Could you quote all of the material below word for word, leaving out the pictures?

**** Input material ****

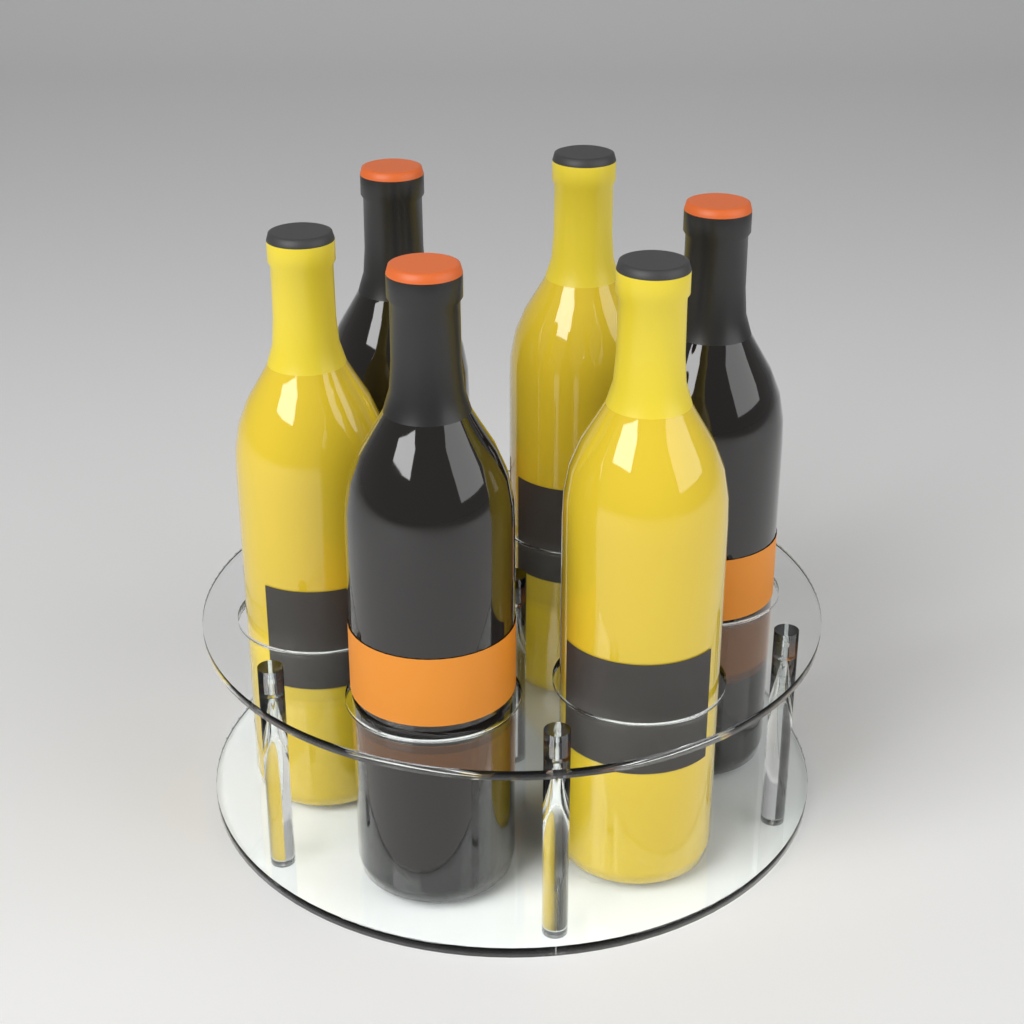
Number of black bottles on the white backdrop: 3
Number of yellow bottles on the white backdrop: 3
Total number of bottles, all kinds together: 6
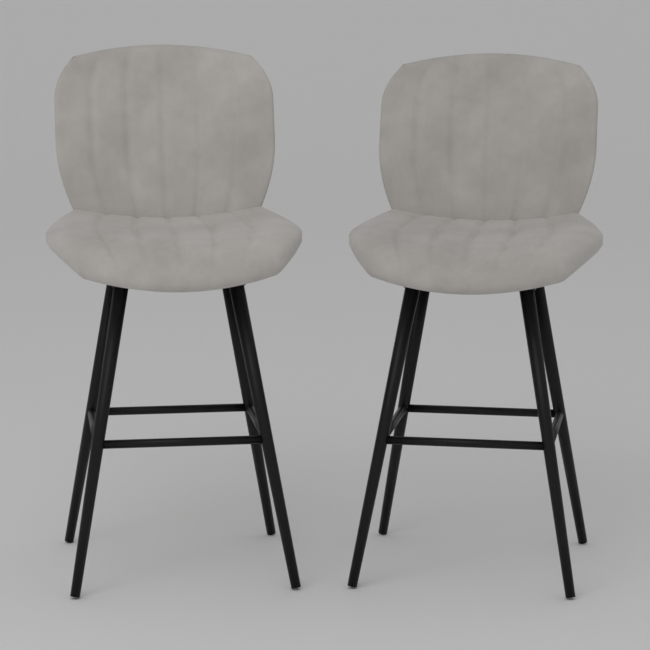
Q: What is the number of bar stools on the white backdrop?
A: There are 2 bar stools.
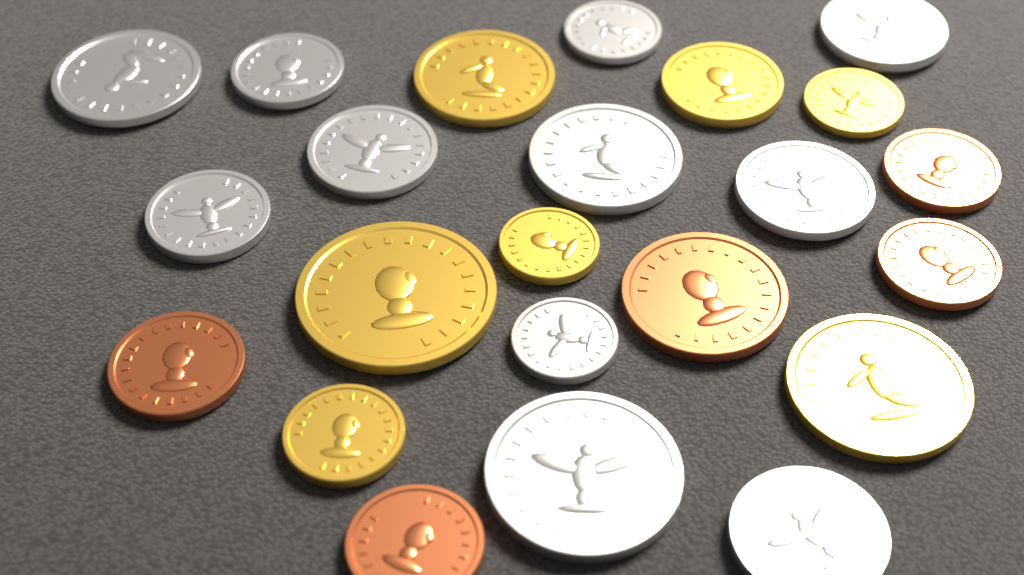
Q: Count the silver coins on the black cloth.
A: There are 11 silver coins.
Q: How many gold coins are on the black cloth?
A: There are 7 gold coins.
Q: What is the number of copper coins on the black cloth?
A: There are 5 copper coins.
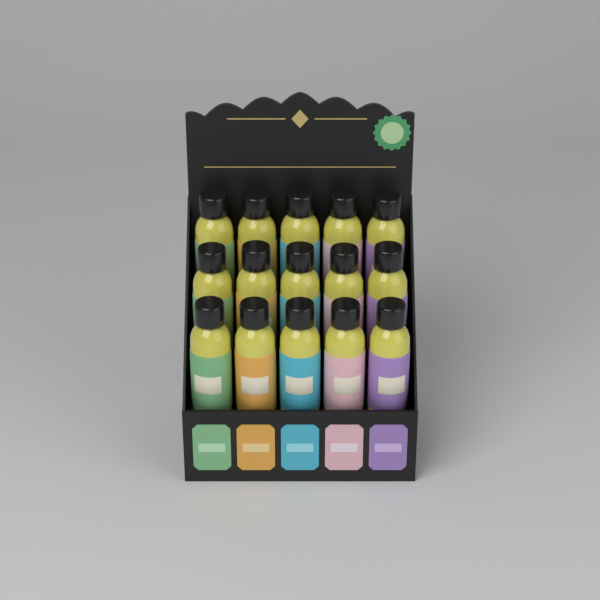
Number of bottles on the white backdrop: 15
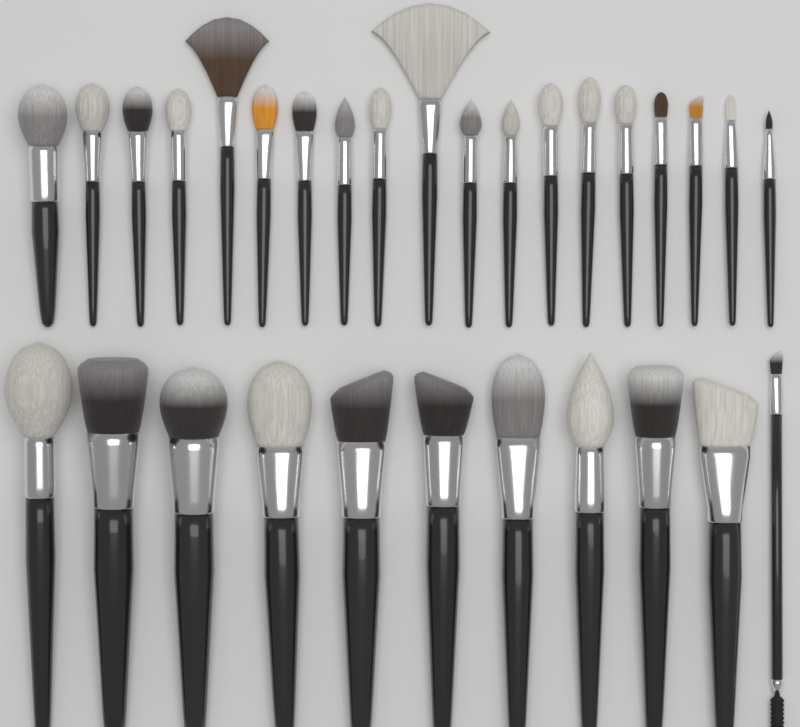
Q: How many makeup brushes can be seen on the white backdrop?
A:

****

# Worked solution:
Number of black bottles on the white backdrop: 3
Number of yellow bottles on the white backdrop: 3
Total number of bottles, all kinds together: 6
Q: What is the number of bar stools on the white backdrop?
A: There are 2 bar stools.
Q: Count the silver coins on the black cloth.
A: There are 11 silver coins.
Q: How many gold coins are on the black cloth?
A: There are 7 gold coins.
Q: What is the number of copper coins on the black cloth?
A: There are 5 copper coins.
Number of bottles on the white backdrop: 15
Q: How many makeup brushes can be seen on the white backdrop?
A:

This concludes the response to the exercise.